A BRIDGE BETWEEN CHINA AND INDIA

Late Chinese leader Mao Zedong was deeply affected by his death. He wrote in his eulogy "the army has lost a helping hand, the nation has lost a friend. Let us always bear in mind his internationalist spirit."

"Dr. Kotnis swore by the tomb of Dr. Bethune 'I will live a life as yours'," said Lou. "He lived up to his oath."

Kotnis's wife, a Chinese woman called Guo Qinglan, gave birth to their son less than four months before his death. The boy was named Yinhua, two Chinese characters literally meaning "India" and "China." Unfortunately, Yinhua died in 1967 at the age of 24 as a result of medical malpractice, shortly before graduating from medical college.

However, the memory of the doctor that connects China and India is everlasting.

According to Gantait, a movie in India in the 1940s about the life of Kotnis, "Dr. Kotnis ki Amar Kahani" which means the Immortal Story of Dr. Kotnis in Hindi, was popular among Indian people.

The All India Dr. Kotnis Memorial Committee (AIKMC) was founded in the same year, led by Bejoy Kumar Basu, another doctor in the five-man team from India, known as Ba Suhua to the Chinese. "After functioning for more than 25 years, activities of the AIKMC gradually stopped. But DKMC in West Bengal has been continuing its functions for the last 47 years since its inception in 1973," said Gantait.

Gantait visited China in 1978, when he went to the Kotnis memorial in Shijiazhuang, as well as to the Gegong village in the Tangxian county of Hebei province, where Kotnis lived and died.

"The villagers gave us a description of Kotnis's activities," he said. "One woman was weeping when she described her memories of Kotnis. It touched my heart to know how one Indian doctor was so deeply rooted in the heart of a remote hilly village in China."

He was then doing acupuncture training at Nanjing University. Twelve years later, the Dr. B.K. Basu Memorial Research and Training Institute of Acupuncture was set up by the West Bengal government, of which Gantait became the first director until his retirement in 2010.

He also persuaded the West Bengal government to give legal recognition to acupuncture therapy in 1996. "West Bengal was the first state of India to give legal recognition to acupuncture," he said.

"Acupuncture therapy itself acts as a bridge of friendship with the Chinese people," said the old man emotionally. "When common people get the benefits from acupuncture clinics, they develop a soft spot for China."

His latest visit to China was in 2018, when he led a seven-member DKMC delegation on the 80th anniversary of Kotnis and his teammates' arrival in China. "DKMC members were amazed to see how the Chinese have remembered Dr. Kotnis," he said.

*****

## Prompt 1
In the article about Dr. Kotnis, what do the two Chinese characters in his son's name, Yinhua, literally mean?
## Prompt 2
Reproduce the part of the article about Dr. Kotnis between "Late Chinese leader" and "from medical college.", inclusive.

*****

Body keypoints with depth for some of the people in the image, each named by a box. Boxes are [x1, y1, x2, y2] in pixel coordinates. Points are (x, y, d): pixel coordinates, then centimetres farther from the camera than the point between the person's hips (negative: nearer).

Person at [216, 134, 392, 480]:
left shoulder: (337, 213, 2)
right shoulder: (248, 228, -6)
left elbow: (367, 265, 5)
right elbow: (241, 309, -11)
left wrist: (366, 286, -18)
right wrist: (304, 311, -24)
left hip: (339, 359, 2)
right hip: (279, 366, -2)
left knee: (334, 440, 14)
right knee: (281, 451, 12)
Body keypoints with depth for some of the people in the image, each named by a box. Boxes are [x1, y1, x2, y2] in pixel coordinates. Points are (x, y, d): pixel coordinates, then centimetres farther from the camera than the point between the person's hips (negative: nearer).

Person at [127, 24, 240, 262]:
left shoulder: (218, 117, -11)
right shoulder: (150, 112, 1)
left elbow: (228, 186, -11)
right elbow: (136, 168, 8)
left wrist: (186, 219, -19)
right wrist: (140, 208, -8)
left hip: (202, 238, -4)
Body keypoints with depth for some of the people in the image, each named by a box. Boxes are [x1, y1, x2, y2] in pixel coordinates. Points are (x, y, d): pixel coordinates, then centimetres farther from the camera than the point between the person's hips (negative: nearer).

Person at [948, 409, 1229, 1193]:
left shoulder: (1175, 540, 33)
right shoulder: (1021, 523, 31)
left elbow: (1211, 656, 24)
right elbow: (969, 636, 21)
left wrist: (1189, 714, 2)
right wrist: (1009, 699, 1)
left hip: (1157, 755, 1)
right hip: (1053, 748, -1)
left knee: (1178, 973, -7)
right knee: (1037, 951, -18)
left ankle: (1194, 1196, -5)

*****

## Task output 1
They literally mean "India" and "China."

## Task output 2
Late Chinese leader Mao Zedong was deeply affected by his death. He wrote in his eulogy "the army has lost a helping hand, the nation has lost a friend. Let us always bear in mind his internationalist spirit."

"Dr. Kotnis swore by the tomb of Dr. Bethune 'I will live a life as yours'," said Lou. "He lived up to his oath."

Kotnis's wife, a Chinese woman called Guo Qinglan, gave birth to their son less than four months before his death. The boy was named Yinhua, two Chinese characters literally meaning "India" and "China." Unfortunately, Yinhua died in 1967 at the age of 24 as a result of medical malpractice, shortly before graduating from medical college.